Pehlevan, TMO'nun 9 Nisan 2025 tarihinde kabuklu fındık satışı ihalesi açarak, fındık fiyatlarındaki yükselişi engellemeye çalıştığını savundu. "Çiftçinin kara gün dostu olması gereken TMO, üreticiyi değil, konforlu odalarda oturan patronları mutlu etmeyi hedefliyor," diyen Pehlevan, kurumun piyasaya müdahalesiyle hem üreticinin hem de devletin zarar ettiğini vurguladı.

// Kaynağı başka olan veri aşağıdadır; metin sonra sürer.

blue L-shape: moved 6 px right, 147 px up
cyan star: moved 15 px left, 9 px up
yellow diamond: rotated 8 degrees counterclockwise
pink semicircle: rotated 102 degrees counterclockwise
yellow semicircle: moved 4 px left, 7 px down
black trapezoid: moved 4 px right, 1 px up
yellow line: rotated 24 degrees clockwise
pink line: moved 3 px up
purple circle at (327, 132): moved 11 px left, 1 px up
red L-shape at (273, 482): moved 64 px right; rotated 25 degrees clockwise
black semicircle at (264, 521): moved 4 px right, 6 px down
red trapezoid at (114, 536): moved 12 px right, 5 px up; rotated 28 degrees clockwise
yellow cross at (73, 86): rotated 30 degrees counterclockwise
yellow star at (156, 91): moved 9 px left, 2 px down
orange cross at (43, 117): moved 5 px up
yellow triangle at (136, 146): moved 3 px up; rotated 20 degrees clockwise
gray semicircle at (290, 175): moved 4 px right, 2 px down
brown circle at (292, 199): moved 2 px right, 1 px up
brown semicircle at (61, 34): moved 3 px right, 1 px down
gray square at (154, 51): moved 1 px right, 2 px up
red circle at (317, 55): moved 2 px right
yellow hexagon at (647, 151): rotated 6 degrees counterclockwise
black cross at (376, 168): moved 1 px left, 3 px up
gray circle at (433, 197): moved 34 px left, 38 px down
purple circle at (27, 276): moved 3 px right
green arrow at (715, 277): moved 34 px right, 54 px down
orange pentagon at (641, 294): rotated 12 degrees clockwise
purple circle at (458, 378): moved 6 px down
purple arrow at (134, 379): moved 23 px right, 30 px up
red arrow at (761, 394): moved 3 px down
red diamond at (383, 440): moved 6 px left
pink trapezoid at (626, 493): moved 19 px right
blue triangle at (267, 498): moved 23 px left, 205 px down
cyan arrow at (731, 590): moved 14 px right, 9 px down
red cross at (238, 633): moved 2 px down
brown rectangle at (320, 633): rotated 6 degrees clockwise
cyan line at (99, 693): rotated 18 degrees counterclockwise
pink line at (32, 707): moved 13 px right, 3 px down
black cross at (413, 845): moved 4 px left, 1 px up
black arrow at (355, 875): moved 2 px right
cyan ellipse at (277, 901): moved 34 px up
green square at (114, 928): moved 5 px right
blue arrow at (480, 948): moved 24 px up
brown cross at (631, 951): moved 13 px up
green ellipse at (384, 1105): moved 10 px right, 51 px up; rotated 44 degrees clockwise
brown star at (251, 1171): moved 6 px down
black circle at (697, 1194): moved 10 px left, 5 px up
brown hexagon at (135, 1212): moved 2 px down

Pehlevan, yaptığı açıklamada şunları kaydetti:
"Toprak Mahsulleri Ofisi, yıllardır sahnelenen 'üreticiyi mutsuz et' senaryosunu bir kez daha hayata geçiriyor. Üreticinin alın teriyle kazandığı fındığı değersizleştiriyor. Oysa yapılması gereken, fındık alımının TMO üzerinden değil, üreticinin örgütü olan Fiskobirlik üzerinden yapılmasıdır. 90 yıllık tecrübesiyle Fiskobirlik, üreticiyi tekelleşmeye karşı koruyacak en güçlü yapıdır."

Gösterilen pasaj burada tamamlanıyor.